::: Data supplied :::
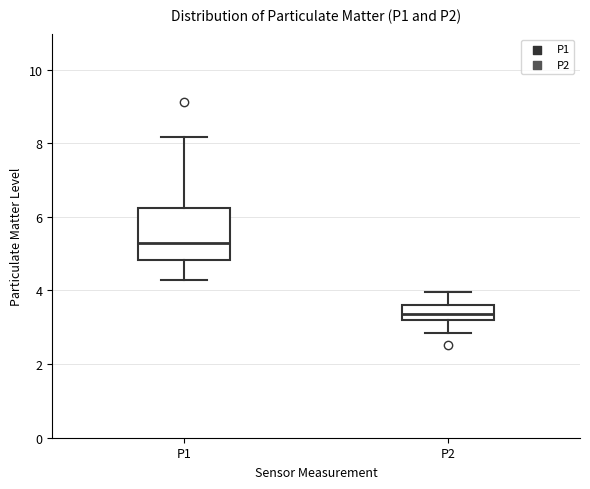

Which box is the tallest, from its lower edge to its upper edge?

P1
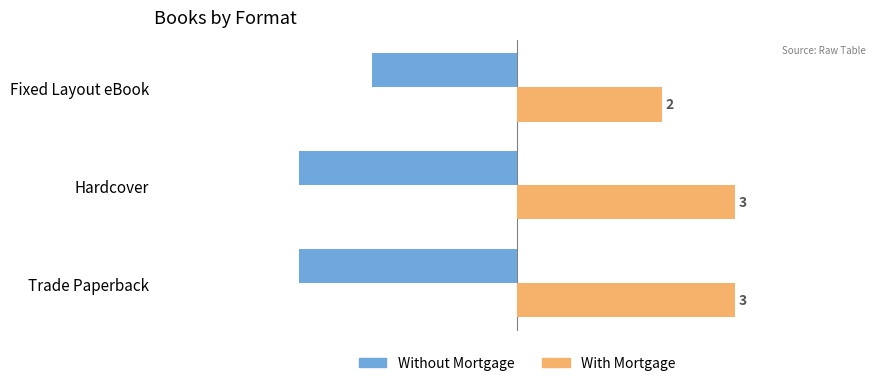

Count the With Mortgage values in the range 2 to 3.

3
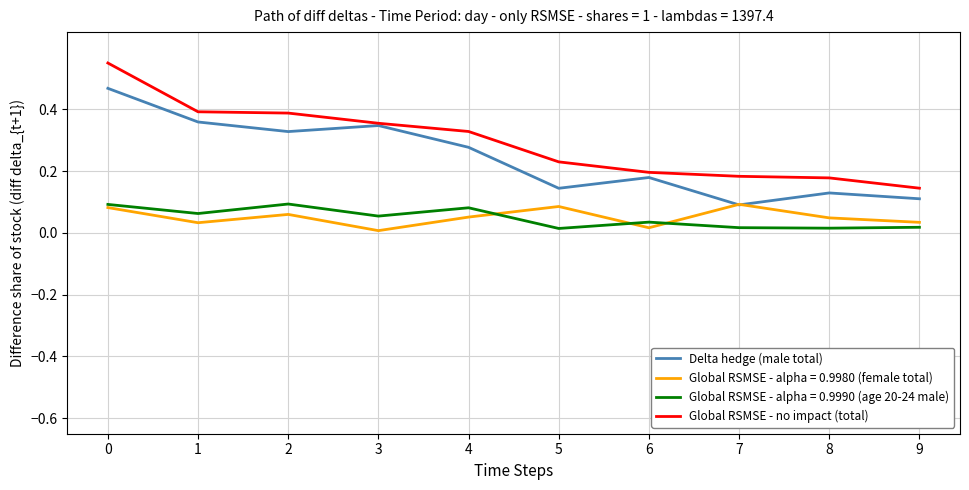

True or false: Global RSMSE - no impact (total) has a value of 0.0 at 9.

False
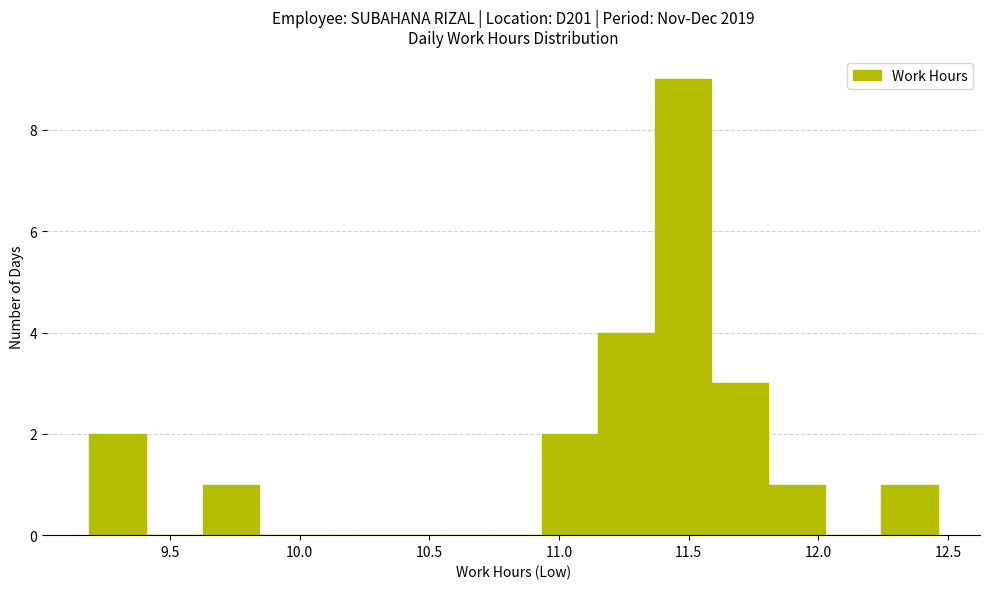

Which range on the x-axis has the tallest bar?

11.35 to 11.60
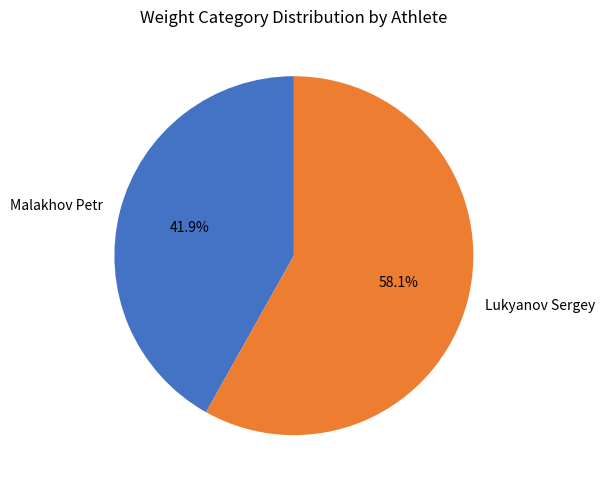

To the nearest percent, what portion does Lukyanov Sergey represent?

58%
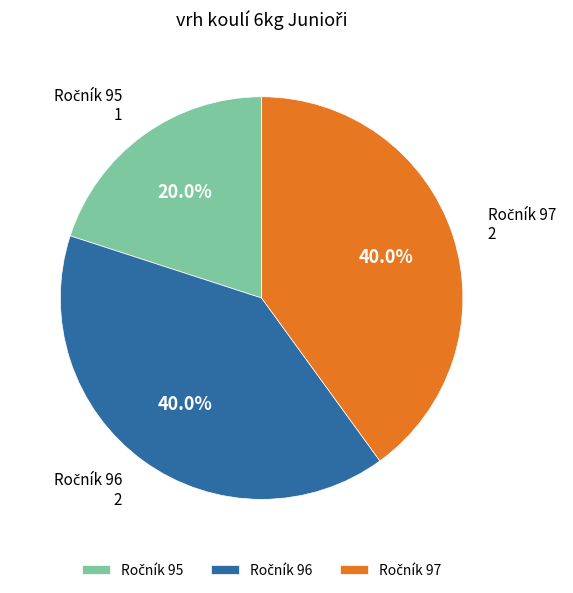

Count the number of slices in the pie.

3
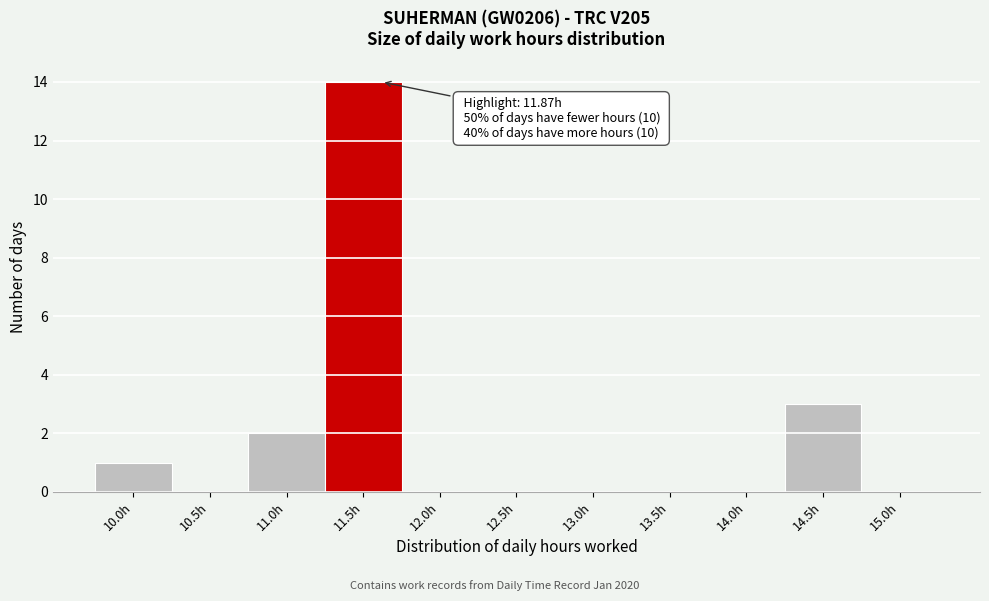

Reading left to right, list all the values displayed in this chart.

10.0h=1	10.5h=0	11.0h=2	11.5h=14	12.0h=0	12.5h=0	13.0h=0	13.5h=0	14.0h=0	14.5h=3	15.0h=0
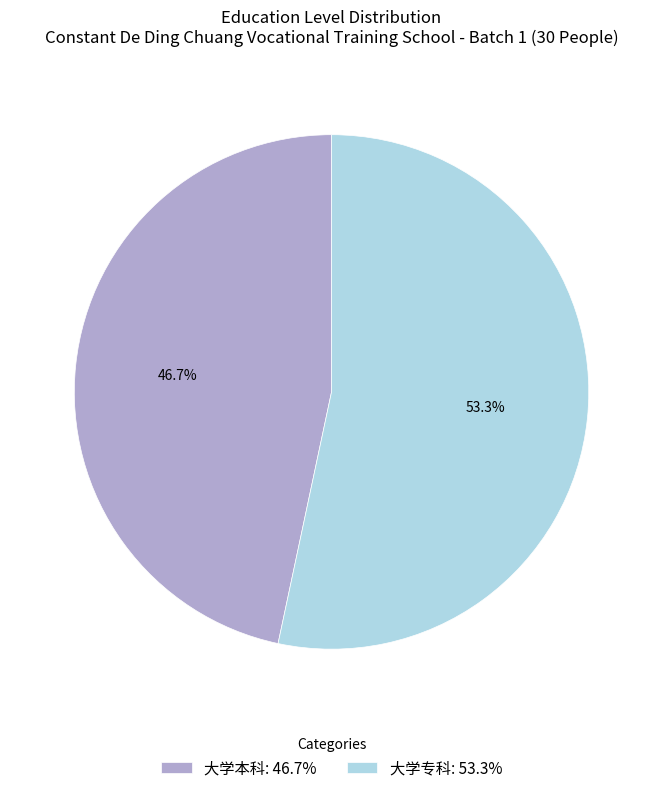

What is the majority slice?

大学专科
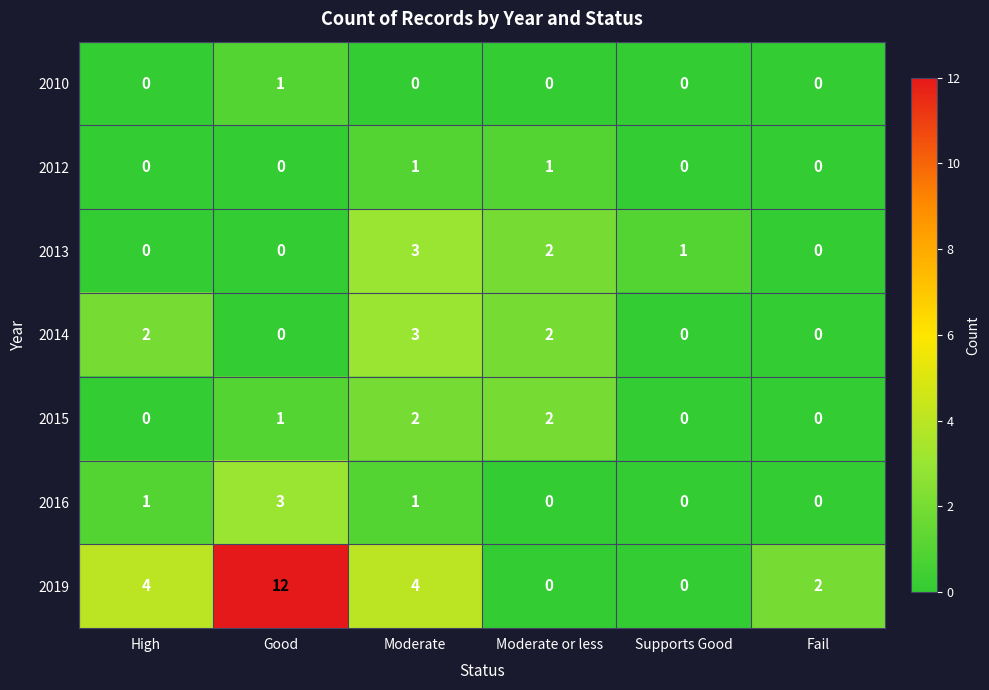

What is the sum of the 2019 values at Supports Good and Moderate?

4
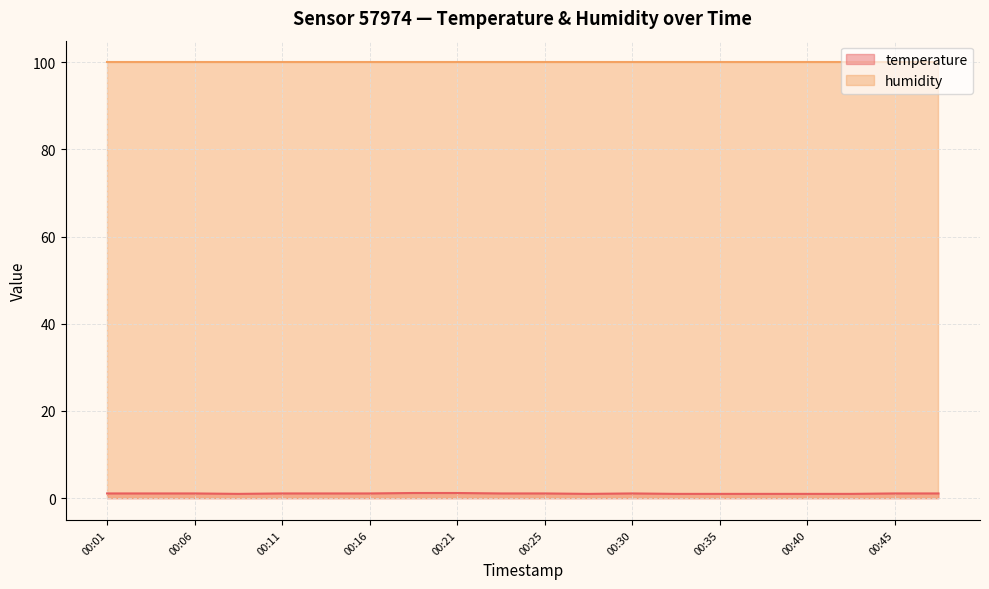

Which category has the highest value across all series?

00:18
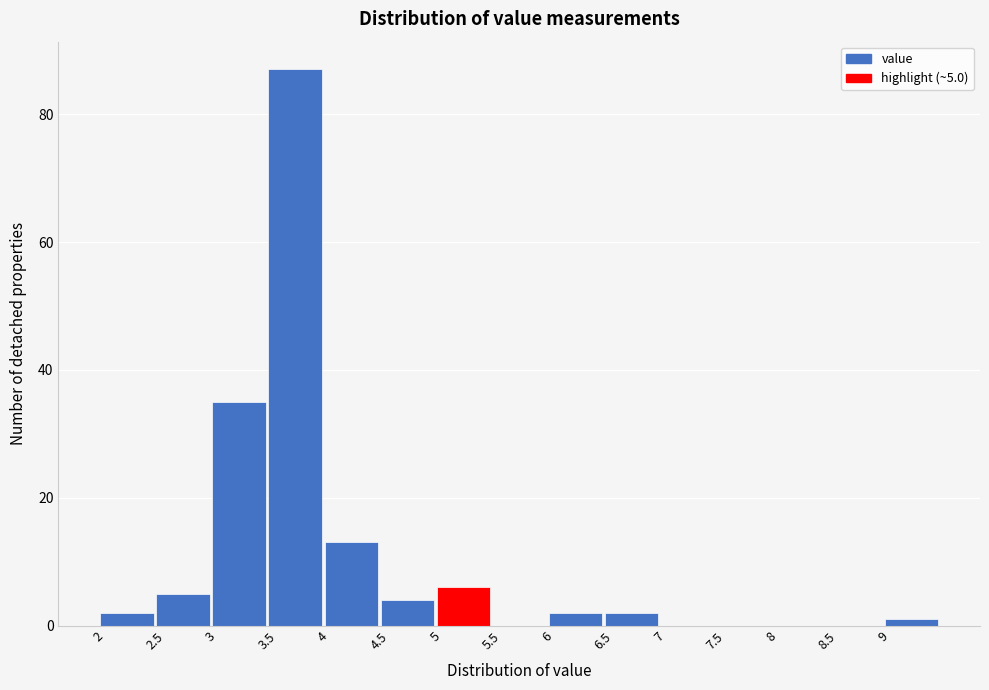

Over which range of the x-axis is the bar tallest?

3.5 to 4.0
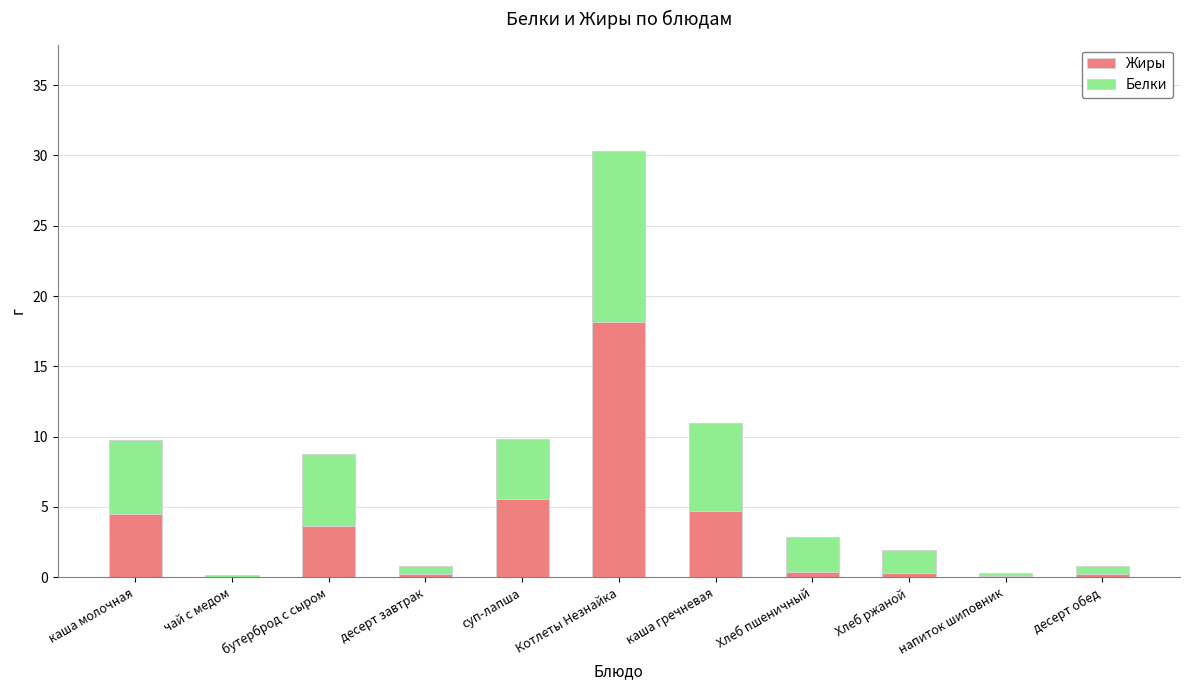

What is the sum of all Жиры values?

37.7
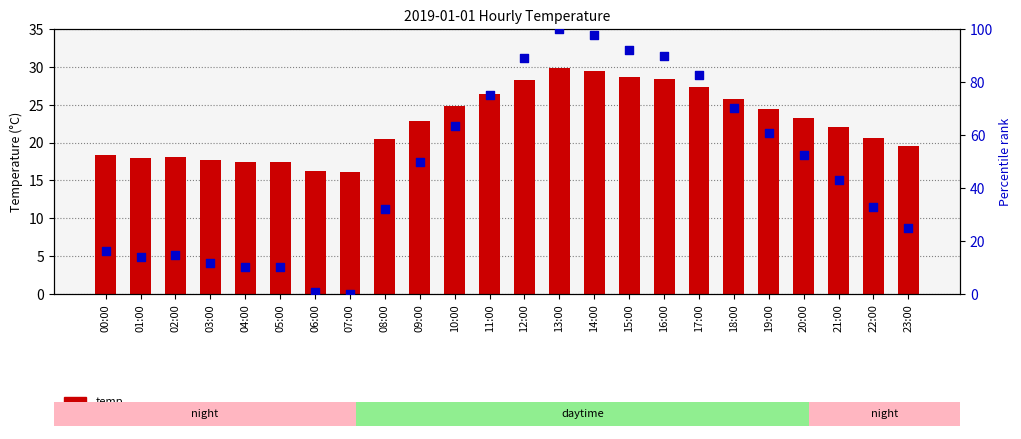

What are all the series names shown in the legend?

temp, percentile rank within the sample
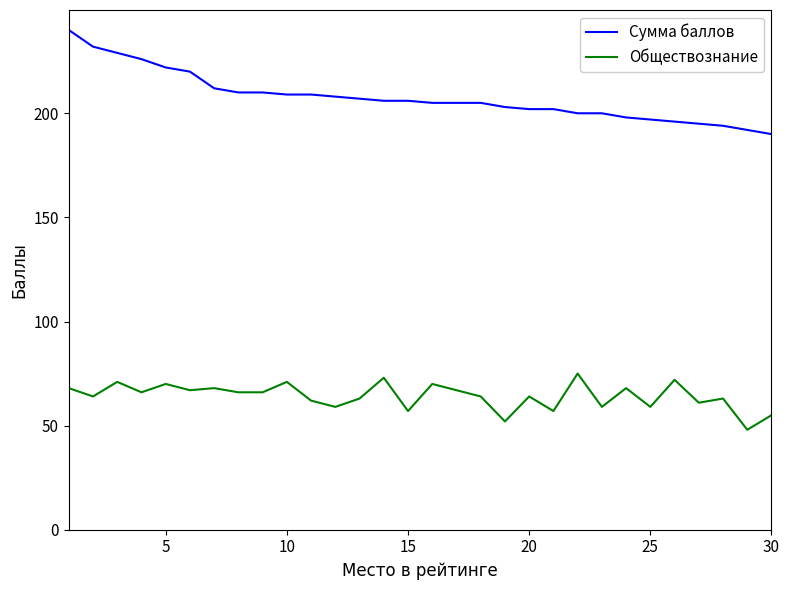

Which series has the largest range (max minus min)?

Сумма баллов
:::
## Directions for this task
Change every "tallest" in the records above to "longest" and give all the records again with nothing else altered. Leave the pictures out.

## Response below
Which box is the longest, from its lower edge to its upper edge?

P1

Count the With Mortgage values in the range 2 to 3.

3

True or false: Global RSMSE - no impact (total) has a value of 0.0 at 9.

False

Which range on the x-axis has the longest bar?

11.35 to 11.60

To the nearest percent, what portion does Lukyanov Sergey represent?

58%

Count the number of slices in the pie.

3

Reading left to right, list all the values displayed in this chart.

10.0h=1	10.5h=0	11.0h=2	11.5h=14	12.0h=0	12.5h=0	13.0h=0	13.5h=0	14.0h=0	14.5h=3	15.0h=0

What is the majority slice?

大学专科

What is the sum of the 2019 values at Supports Good and Moderate?

4

Which category has the highest value across all series?

00:18

Over which range of the x-axis is the bar longest?

3.5 to 4.0

What is the sum of all Жиры values?

37.7

What are all the series names shown in the legend?

temp, percentile rank within the sample

Which series has the largest range (max minus min)?

Сумма баллов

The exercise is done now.